* **Выбранный отрывок**:
Лагерь был составлен из палаток и кибиток всевозможных родов, размеров и цветов, разбросанных в безпорядке на четырехугольном пространстве, около 40 квадратных сажен. Большое куполовидное строение, которое я издали принял за громадную кибитку, оказалось теперь земляным холмом, на котором возвышалась каменная сторожевая башня, составлявшая угловой бастион маленькаго укрепления воздвигнутаго генералом Кауфманом. Местами были разбросаны такия же глиняныя гробницы какия мне попадались по всей степи; некоторыя разрушены временем, другия еще хорошо сохранились; группы солдат толпились вокруг заводей образованных вечно бьющими источниками и поили лошадей; длинныя вереницы верблюдов тянулись вдаль по пустыне отыскивая саксаулы и дикую полынь; пыль, жара и песок на всем наложили свою печать — такова-то была Хала-Ата, где я впервые напал на след генерала Кауфмана, после семнадцатидневной погони за ним, после переезда почти в 700 верст.
Не без волнения подъехал я к дежурному молодому [83] офицеру и спросил здесь ли генерал фон-Кауфман. Ответ разбил все мои надежды: генерал Кауфман вышел из Хала-Аты еще за пять дней пред тем, и в настоящее время должен уже был подойти к Аму-Дарье. Пять дней! Конечно теперь он переправится через реку и возьмет Хиву прежде чем я в состоянии буду его догнать. В эту минуту я был близок к отчаянию, и мысленно посылал Ак-Маматова и Бей-Табука в самую глубину преисподней за те три дня которые они продержали меня в степи в ожидании проводника.
Овладев несколько собою, я сказал офицеру что я Американец и еду к генералу Кауфману, к которому у меня, равно как и к Великому Князю Николаю Константиновичу, есть рекомендательныя письма, и попросил его довести до сведения командующаго здешним отрядом о моем прибытии и желании ему представиться.
Едва услыхал офицер что я Американец, как стал чрезвычайно радушен, пригласил меня в свою палатку, велел немедленно заварить чай, говоря что полковник Веймарн теперь спит, но скоро встанет и будет рад меня видеть. При дальнейших разспросах я узнал что полковник Веймарн располагал выступить на следующий день с двумя ротами пехоты, сотней казаков и двумя девятифунтовыми полевыми орудиями, и что мне, конечно, можно будет идти с ним. Перспектива эта мне очень улыбалась, и я стал опять надеяться что попаду на место вовремя.

* **Данные**:
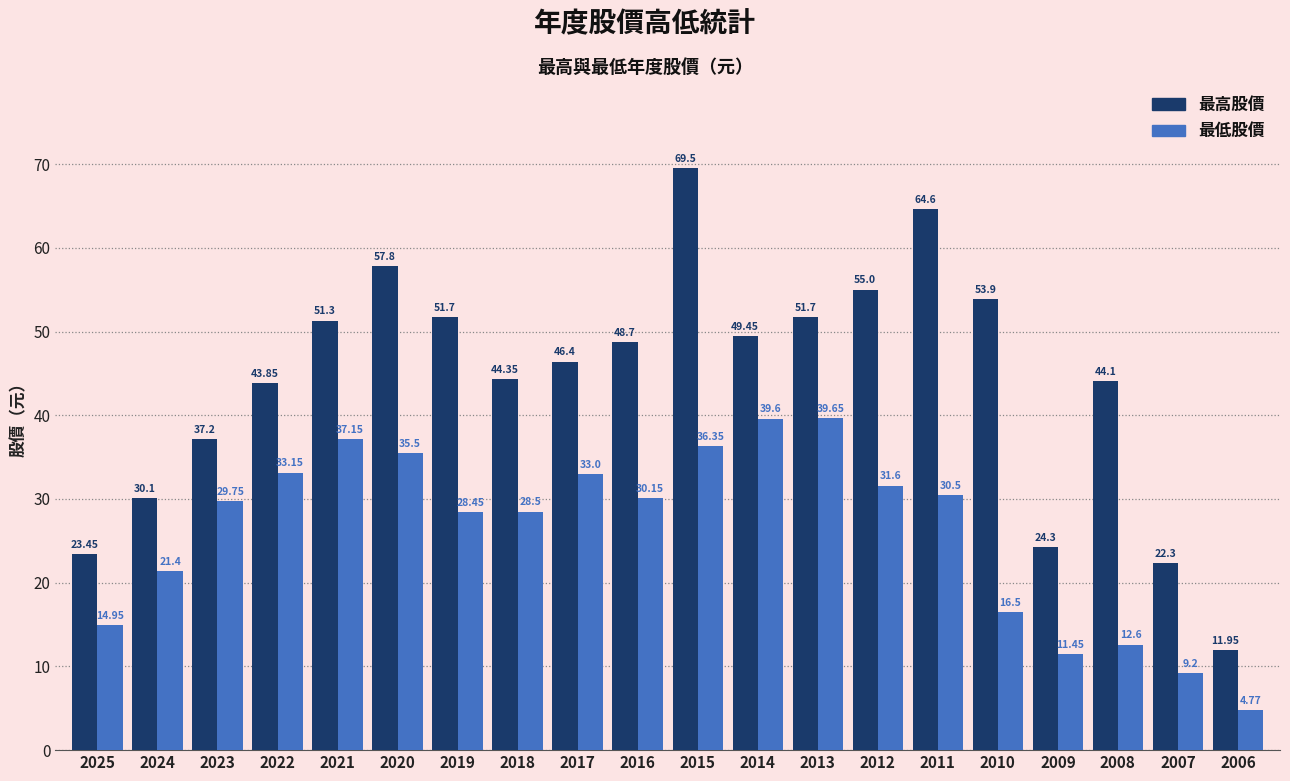

The value of 最低股價 at 2016 is 6.8. True or false?

False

* **Задание**: Продолжите рассказ о прибытии в лагерь Хала-Ата, начав сразу после его последнего предложения. Данные здесь не понадобятся.

* **Ответ**:
Со времени выступления генерала Кауфмана, Веймарн не имел от него никаких известий кроме приказания выслать кавалерию вперед, из чего и заключали что главный отряд уже встретился с неприятелем, но более ничего известно не было.
У них уже была небольшая стычка с ханскими войсками, 27го апреля (9го мая), у ближних колодцев Адам-Крылган, описанных у Вамбери. Генерал Кауфман, по обыкновеннию, выслал вперед маленький отряд на рекогносцировку чтобы разыскать колодцы и изследовать количество и качество воды прежде выступления главных сил. Отряд этот, под начальством полковника Иванова, подошел к Адам-Крылгану когда уже стемнело. Полковник Иванов, желая осмотреть местность, выехал [84] вперед с четырьмя казаками и четырьмя киргизскими проводниками. Не подозревая о присутствии неприятеля по близости, они внезапно наехали на партию Туркмен от 200 до 300 человек расположившихся ставкою у колодца.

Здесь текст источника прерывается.